Right after, we meet with my direct report to break this news and make a plan to
move forward where the DEI HR team will help us source and vet speakers.
Read the full TRANSCRIPT here, PII redacted.
○ I meet 1:1 with my Manager and have a conversation which cinches my letter of
dispute, as you see a week later.
● Tue, May 17
○ My VP, Thenmozhi and I meet for 40 minutes, where my VP asserts this is not a
legal discrimination issue and acknowledges Thenmozhi is being held to a
different standard than all other speakers. Read the full TRANSCRIPT here, PII
redacted. (If you read only one transcript, let it be this one.)
● Thu, May 19
○ After multiple pings, I recap to my VP, manager and HR that we have sourced
multiple alternative speakers, but have been explicitly told not to reach out to
them by HR.
○ We also still have no understanding of the vetting process, or what was
objectionable about Thenmozhi in the first place.
○ I do not hear back from HR, and still haven’t to this day.
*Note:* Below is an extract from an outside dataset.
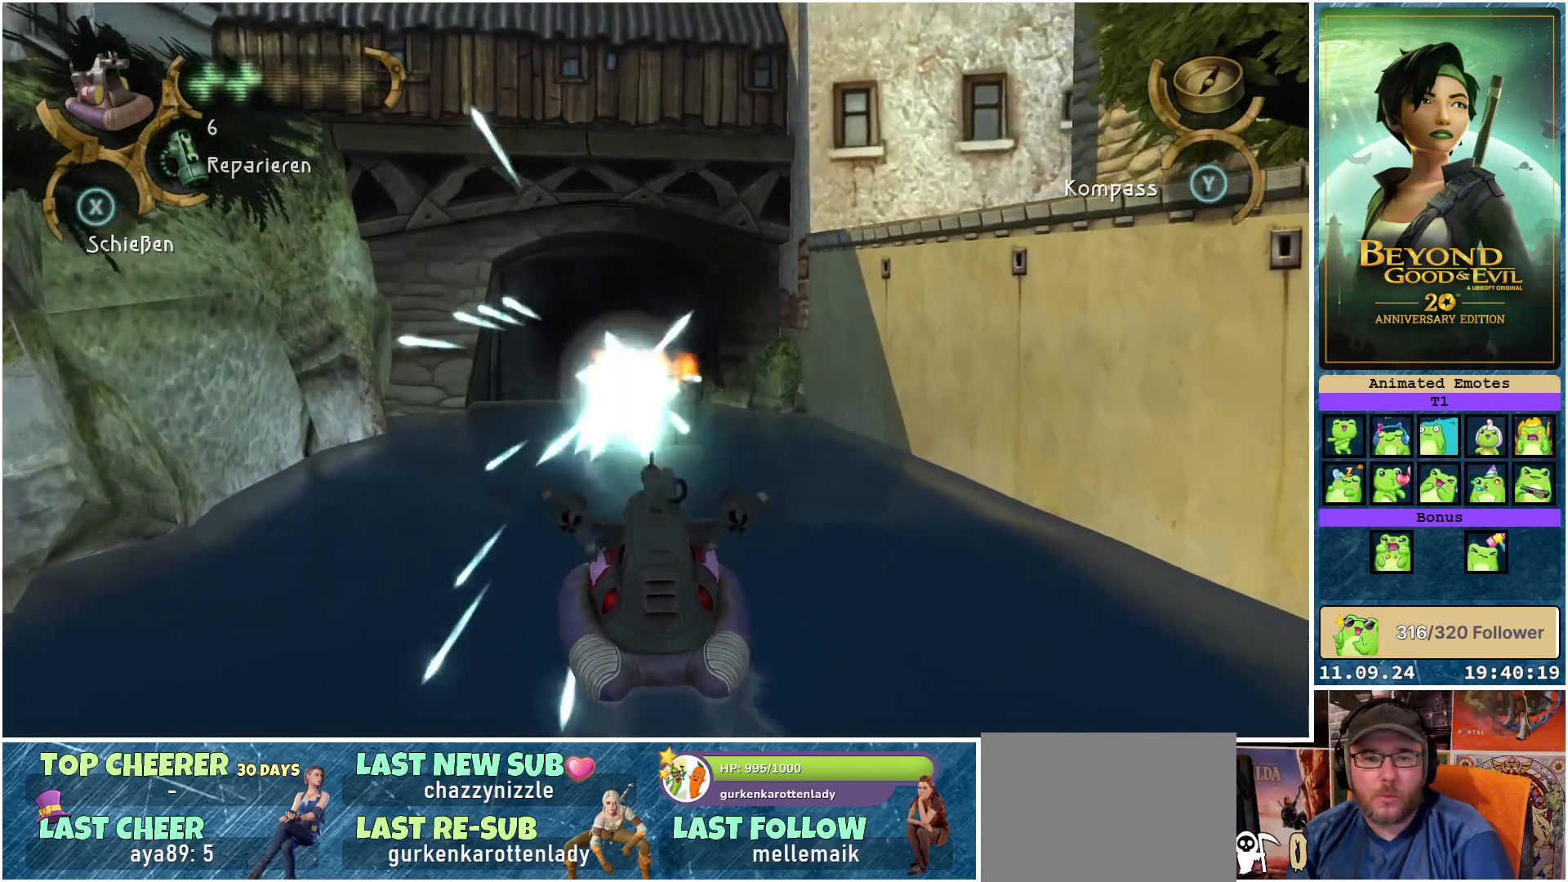
{"buttons": [], "left_stick": "center", "right_stick": "center", "events": [[33, "X", "down"], [133, "X", "up"], [200, "X", "down"], [267, "X", "up"]]}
○ I confide in a colleague who says to me “they’ve been waiting for an opportunity
to do this to you for years”. This triggers my memory and I remember the report
on Project Vivian as reported in VICE, where the end forced arbitration group that
I founded is discussed explicitly. And I am the last Walkout organizer at the
company. It suddenly occurs to me that the punishment I have received may
have nothing to do with this episode, but that Google may have finally just found
that opportunity to fire me without firing me.
● Mon, May 23
○ 11:15am EST - I dispute the warning letter (read 1,2,3,4, PII redacted) - to date, I
have received no response with the requested information / clarifications from
HR nor my VP.
○ 11:20am EST - I formally request a legal investigation for retaliation and
workplace safety (read 1,2,3,4,5, PII redacted).
○ 6:00pm EST - I resign from Google. My manager states, “I had a feeling the
second I read the letter … I think about everything I could have done and should
have done. I guess I don’t see a full version of this story where I could have
made you and Google happy.”
● Tue, May 24
○ My VP reaches out for a chat, asking if I have plans, offering their personal email,
willing to make introductions to people in government and tech. When I ask,
“would you stay if you had to sign that letter?”, they reply “I don’t know.”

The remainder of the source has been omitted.